Ferguson's protests at the time were dismissed for lack of evidence. But a four-year investigation of three other Polish shipyards already under way eventually concluded they had been unfairly subsidised.

The subsidies were ordered to be repaid, with the yards effectively forced to privatise. That was little consolation then and will be even less so now for the workers, still shocked at their employer's sudden collapse.

The Confederation of Shipbuilding & Engineering Unions (CSEU) has demanded action from First Minister Alex Salmond. The Scottish Government has the opportunity to demonstrate it can protect shipbuilding in the run-up to the independence referendum, the union says. However, it should be noted that the CSEU is allied to the GMB union, which is itself allied to the Better Together campaign.

Referendum politics aside, clearly ministers will wish to do all they can to help the company.
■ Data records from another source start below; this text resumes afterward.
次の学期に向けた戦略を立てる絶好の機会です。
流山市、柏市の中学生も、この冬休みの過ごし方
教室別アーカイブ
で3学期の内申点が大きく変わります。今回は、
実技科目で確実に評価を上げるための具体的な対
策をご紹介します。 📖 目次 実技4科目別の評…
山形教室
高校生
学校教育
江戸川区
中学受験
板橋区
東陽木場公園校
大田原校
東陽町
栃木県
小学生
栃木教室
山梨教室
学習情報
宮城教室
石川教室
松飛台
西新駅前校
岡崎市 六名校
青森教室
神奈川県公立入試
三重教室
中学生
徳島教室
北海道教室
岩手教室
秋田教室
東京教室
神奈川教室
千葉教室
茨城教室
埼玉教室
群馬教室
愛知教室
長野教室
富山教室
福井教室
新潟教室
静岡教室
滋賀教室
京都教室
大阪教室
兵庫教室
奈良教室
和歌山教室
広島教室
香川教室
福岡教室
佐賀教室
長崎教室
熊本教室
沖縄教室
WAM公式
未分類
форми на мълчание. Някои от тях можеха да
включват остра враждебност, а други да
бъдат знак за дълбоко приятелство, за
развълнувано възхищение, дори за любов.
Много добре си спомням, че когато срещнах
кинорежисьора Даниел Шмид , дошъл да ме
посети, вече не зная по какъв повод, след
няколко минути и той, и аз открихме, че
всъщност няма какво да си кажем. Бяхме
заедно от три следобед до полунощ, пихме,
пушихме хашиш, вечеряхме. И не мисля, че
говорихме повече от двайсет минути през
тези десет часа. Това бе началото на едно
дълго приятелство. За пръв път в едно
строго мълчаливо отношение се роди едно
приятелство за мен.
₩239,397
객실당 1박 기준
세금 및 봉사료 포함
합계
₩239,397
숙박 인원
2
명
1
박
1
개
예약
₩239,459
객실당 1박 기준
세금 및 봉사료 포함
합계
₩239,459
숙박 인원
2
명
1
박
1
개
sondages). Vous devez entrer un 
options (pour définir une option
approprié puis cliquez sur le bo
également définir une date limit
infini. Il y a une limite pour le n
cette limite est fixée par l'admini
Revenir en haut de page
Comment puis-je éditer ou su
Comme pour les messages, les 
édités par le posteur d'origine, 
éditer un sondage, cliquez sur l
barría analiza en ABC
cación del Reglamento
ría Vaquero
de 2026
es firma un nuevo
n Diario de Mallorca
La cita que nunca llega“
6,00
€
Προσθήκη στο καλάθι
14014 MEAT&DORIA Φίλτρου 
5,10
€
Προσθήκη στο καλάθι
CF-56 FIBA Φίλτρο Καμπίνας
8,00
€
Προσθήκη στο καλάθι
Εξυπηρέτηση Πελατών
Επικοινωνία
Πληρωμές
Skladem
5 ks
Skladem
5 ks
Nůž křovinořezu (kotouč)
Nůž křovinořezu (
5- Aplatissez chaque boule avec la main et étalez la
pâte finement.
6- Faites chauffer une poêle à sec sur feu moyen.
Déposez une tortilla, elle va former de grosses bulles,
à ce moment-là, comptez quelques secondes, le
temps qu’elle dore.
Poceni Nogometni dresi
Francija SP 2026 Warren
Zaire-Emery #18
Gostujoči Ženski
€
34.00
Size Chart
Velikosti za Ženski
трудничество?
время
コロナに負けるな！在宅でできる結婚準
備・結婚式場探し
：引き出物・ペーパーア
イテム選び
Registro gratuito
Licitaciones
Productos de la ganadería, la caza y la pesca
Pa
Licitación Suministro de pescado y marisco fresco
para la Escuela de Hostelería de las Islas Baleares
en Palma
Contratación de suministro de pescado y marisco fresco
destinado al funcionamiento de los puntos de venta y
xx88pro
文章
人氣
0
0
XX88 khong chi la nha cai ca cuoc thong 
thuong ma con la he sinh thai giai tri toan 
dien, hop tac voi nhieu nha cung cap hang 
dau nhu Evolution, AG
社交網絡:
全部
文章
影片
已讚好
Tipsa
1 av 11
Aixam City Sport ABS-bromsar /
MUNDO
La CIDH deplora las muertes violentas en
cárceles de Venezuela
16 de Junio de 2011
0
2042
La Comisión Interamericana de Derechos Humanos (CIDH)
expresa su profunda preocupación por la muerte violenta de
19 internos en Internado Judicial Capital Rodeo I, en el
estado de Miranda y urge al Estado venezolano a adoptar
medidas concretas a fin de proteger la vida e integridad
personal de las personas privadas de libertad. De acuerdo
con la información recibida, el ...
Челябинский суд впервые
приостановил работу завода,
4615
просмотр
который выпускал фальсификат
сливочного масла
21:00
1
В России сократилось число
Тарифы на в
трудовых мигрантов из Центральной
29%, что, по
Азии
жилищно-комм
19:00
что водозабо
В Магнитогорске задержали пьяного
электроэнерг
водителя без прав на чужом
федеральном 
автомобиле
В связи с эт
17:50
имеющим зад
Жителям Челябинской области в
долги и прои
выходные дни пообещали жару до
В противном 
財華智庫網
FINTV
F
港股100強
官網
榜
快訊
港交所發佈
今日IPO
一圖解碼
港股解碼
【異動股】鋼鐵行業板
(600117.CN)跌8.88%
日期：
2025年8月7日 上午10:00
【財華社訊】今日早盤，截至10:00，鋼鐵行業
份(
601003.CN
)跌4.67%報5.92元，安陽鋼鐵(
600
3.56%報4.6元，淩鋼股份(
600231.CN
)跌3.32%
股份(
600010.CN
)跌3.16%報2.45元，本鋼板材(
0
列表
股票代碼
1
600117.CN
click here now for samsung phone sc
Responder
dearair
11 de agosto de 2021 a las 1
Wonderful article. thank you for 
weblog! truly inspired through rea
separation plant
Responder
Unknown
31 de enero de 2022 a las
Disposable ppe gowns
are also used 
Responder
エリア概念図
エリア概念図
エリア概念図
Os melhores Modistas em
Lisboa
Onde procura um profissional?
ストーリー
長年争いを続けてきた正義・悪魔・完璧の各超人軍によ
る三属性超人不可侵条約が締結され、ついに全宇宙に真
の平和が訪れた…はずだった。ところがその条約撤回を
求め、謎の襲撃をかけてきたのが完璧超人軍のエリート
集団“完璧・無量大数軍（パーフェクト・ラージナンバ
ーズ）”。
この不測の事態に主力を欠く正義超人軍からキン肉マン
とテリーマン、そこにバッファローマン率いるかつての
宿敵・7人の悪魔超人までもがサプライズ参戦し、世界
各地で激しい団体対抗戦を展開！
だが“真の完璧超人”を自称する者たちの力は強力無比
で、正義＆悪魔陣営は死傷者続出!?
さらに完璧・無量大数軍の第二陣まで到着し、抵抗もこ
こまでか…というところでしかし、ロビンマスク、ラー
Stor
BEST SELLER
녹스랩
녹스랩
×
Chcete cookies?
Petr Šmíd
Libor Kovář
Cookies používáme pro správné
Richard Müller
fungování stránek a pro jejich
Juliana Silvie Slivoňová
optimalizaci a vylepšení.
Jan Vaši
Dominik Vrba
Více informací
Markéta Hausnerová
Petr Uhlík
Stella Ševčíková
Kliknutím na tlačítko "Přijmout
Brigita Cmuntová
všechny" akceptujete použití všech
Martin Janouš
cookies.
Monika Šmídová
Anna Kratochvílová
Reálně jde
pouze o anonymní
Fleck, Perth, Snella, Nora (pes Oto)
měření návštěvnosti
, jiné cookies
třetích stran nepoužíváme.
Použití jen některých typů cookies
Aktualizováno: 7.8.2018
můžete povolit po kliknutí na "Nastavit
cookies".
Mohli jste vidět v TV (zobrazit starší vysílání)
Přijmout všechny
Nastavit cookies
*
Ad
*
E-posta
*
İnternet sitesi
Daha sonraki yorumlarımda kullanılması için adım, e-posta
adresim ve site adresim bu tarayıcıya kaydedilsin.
The Scottish Government and Inverclyde Council are to collaborate on a taskforce to look at what can be done to save the business or help the workforce find alternative employment. But while the yard has developed a niche in recent years building specialist smaller ships, it is a challenging area in which to work.

Big enough to need large contracts, such as the recent multi-million pound order to deliver two world-first diesel hybrid ferries, the yard is, however, not large or strategically important enough to have benefited from the massive MoD orders that help sustain BAe systems on the Clyde.

There is an urgent need for ministers to look at whether any public orders can be brought forward to help out the yard.

Finance Secretary John Swinney has talked of the yard's expertise and the experience of its workforce as significant assets. But protecting those assets will depend on finding a buyer and finding one soon.